Please print out the entries below unchanged and skip the images.

## Provided data
╭──

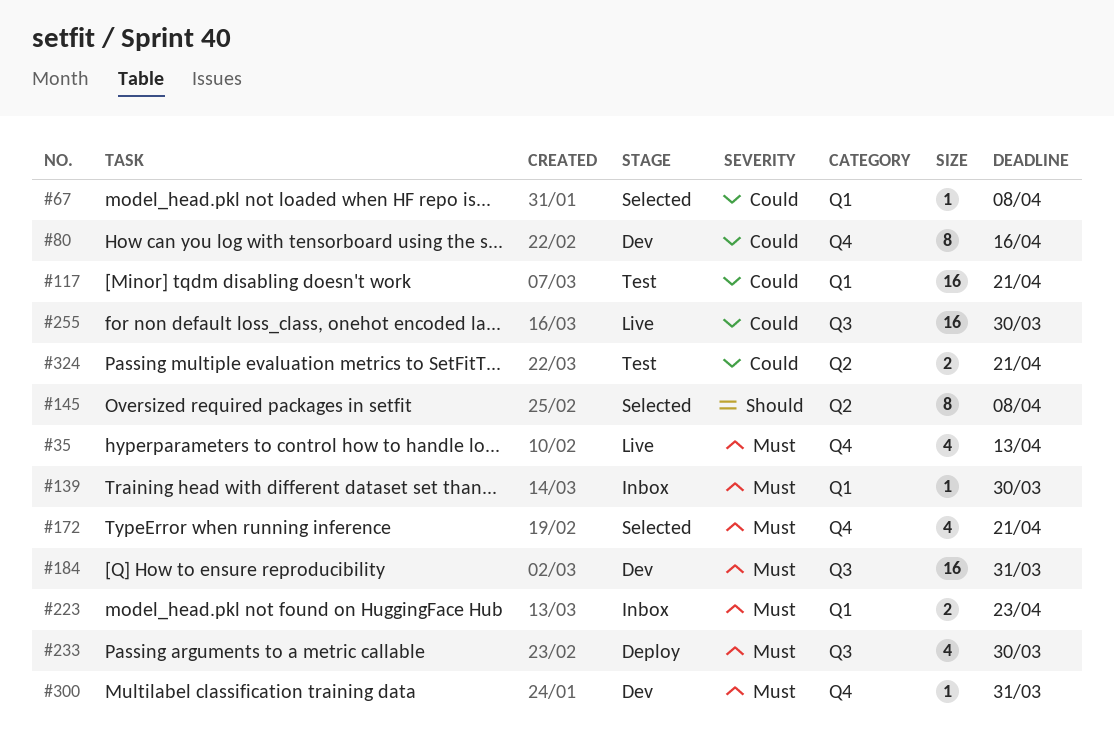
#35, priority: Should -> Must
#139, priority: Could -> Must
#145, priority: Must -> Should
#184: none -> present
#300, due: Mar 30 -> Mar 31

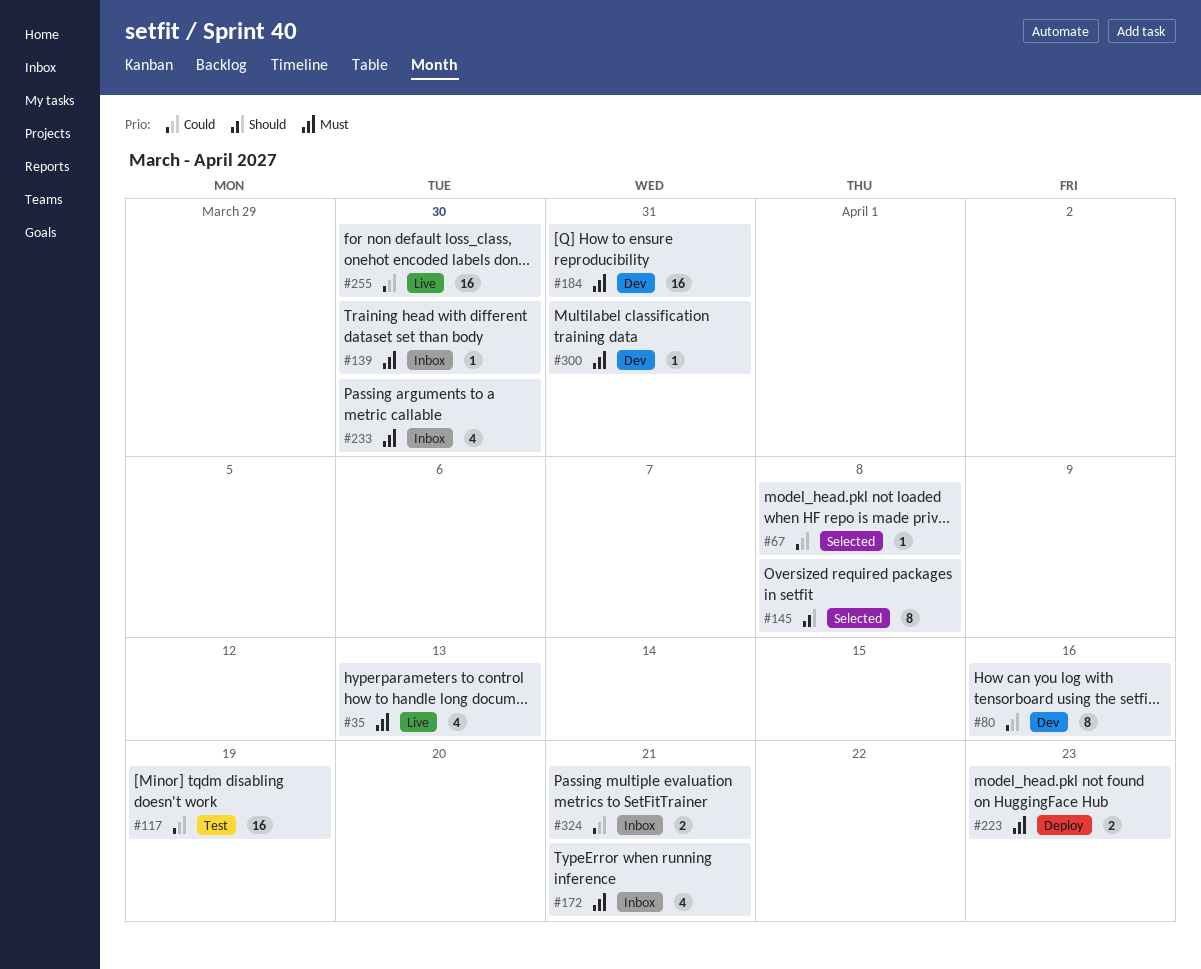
#117, due: Apr 21 -> Apr 19
#172, status: Selected -> Inbox
#223, status: Inbox -> Deploy
#233, status: Deploy -> Inbox
#324, status: Test -> Inbox

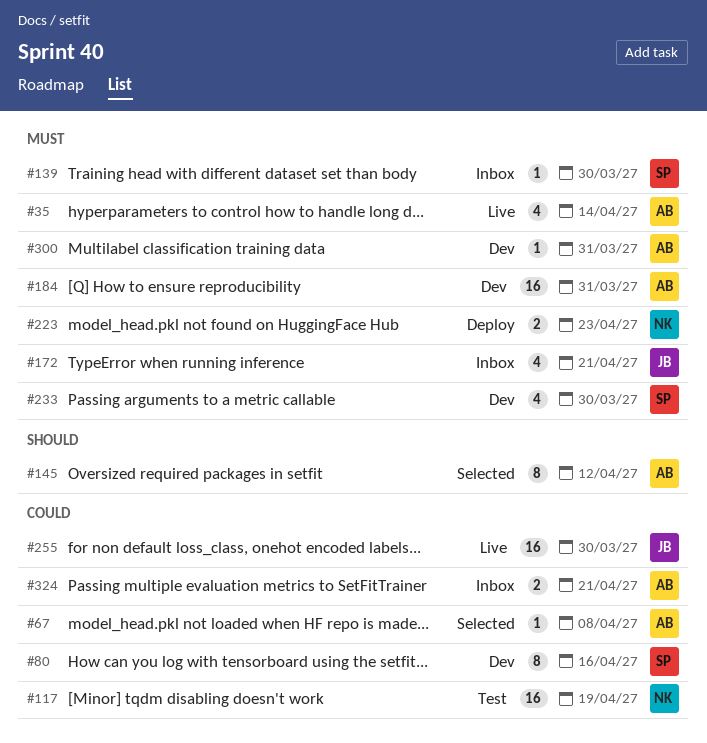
#35, due: Apr 13 -> Apr 14
#145, due: Apr 8 -> Apr 12
#233, status: Inbox -> Dev

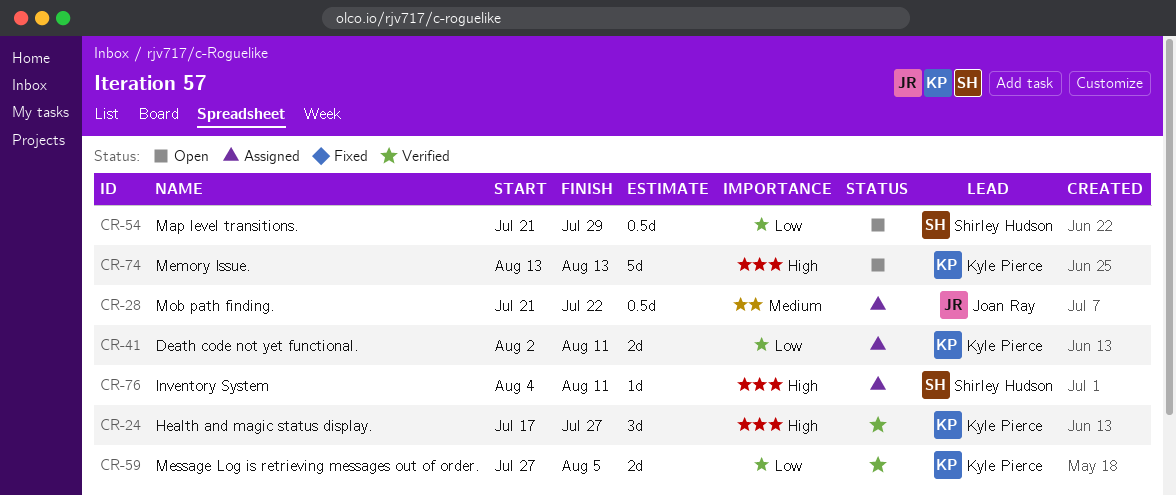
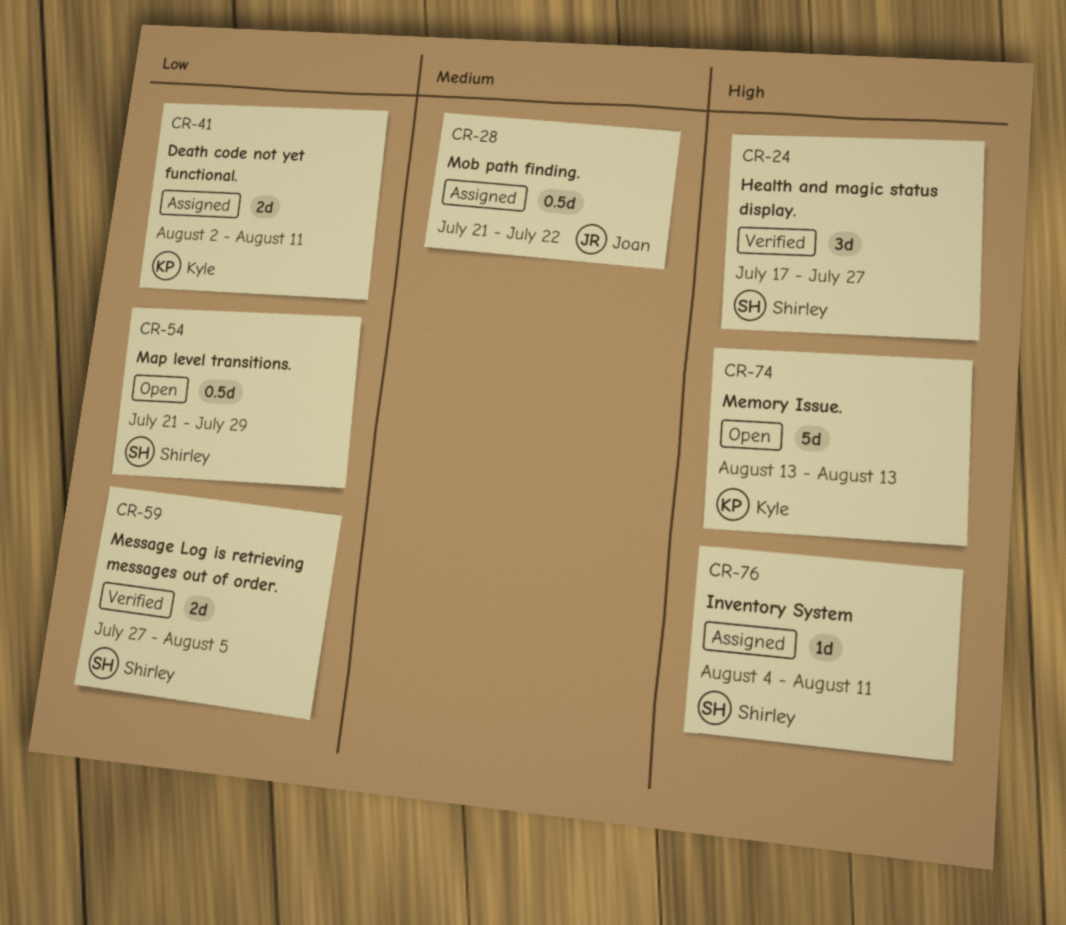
CR-24, owner: Kyle Pierce -> Shirley Hudson
CR-59, owner: Kyle Pierce -> Shirley Hudson

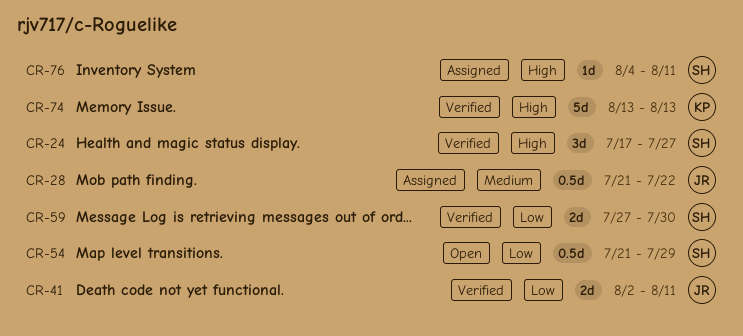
CR-41, status: Assigned -> Verified
CR-41, owner: Kyle -> Joan
CR-59, due: Aug 5 -> Jul 30
CR-74, status: Open -> Verified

╰──

## Output
#35, priority: Should -> Must
#139, priority: Could -> Must
#145, priority: Must -> Should
#184: none -> present
#300, due: Mar 30 -> Mar 31

#117, due: Apr 21 -> Apr 19
#172, status: Selected -> Inbox
#223, status: Inbox -> Deploy
#233, status: Deploy -> Inbox
#324, status: Test -> Inbox

#35, due: Apr 13 -> Apr 14
#145, due: Apr 8 -> Apr 12
#233, status: Inbox -> Dev

CR-24, owner: Kyle Pierce -> Shirley Hudson
CR-59, owner: Kyle Pierce -> Shirley Hudson

CR-41, status: Assigned -> Verified
CR-41, owner: Kyle -> Joan
CR-59, due: Aug 5 -> Jul 30
CR-74, status: Open -> Verified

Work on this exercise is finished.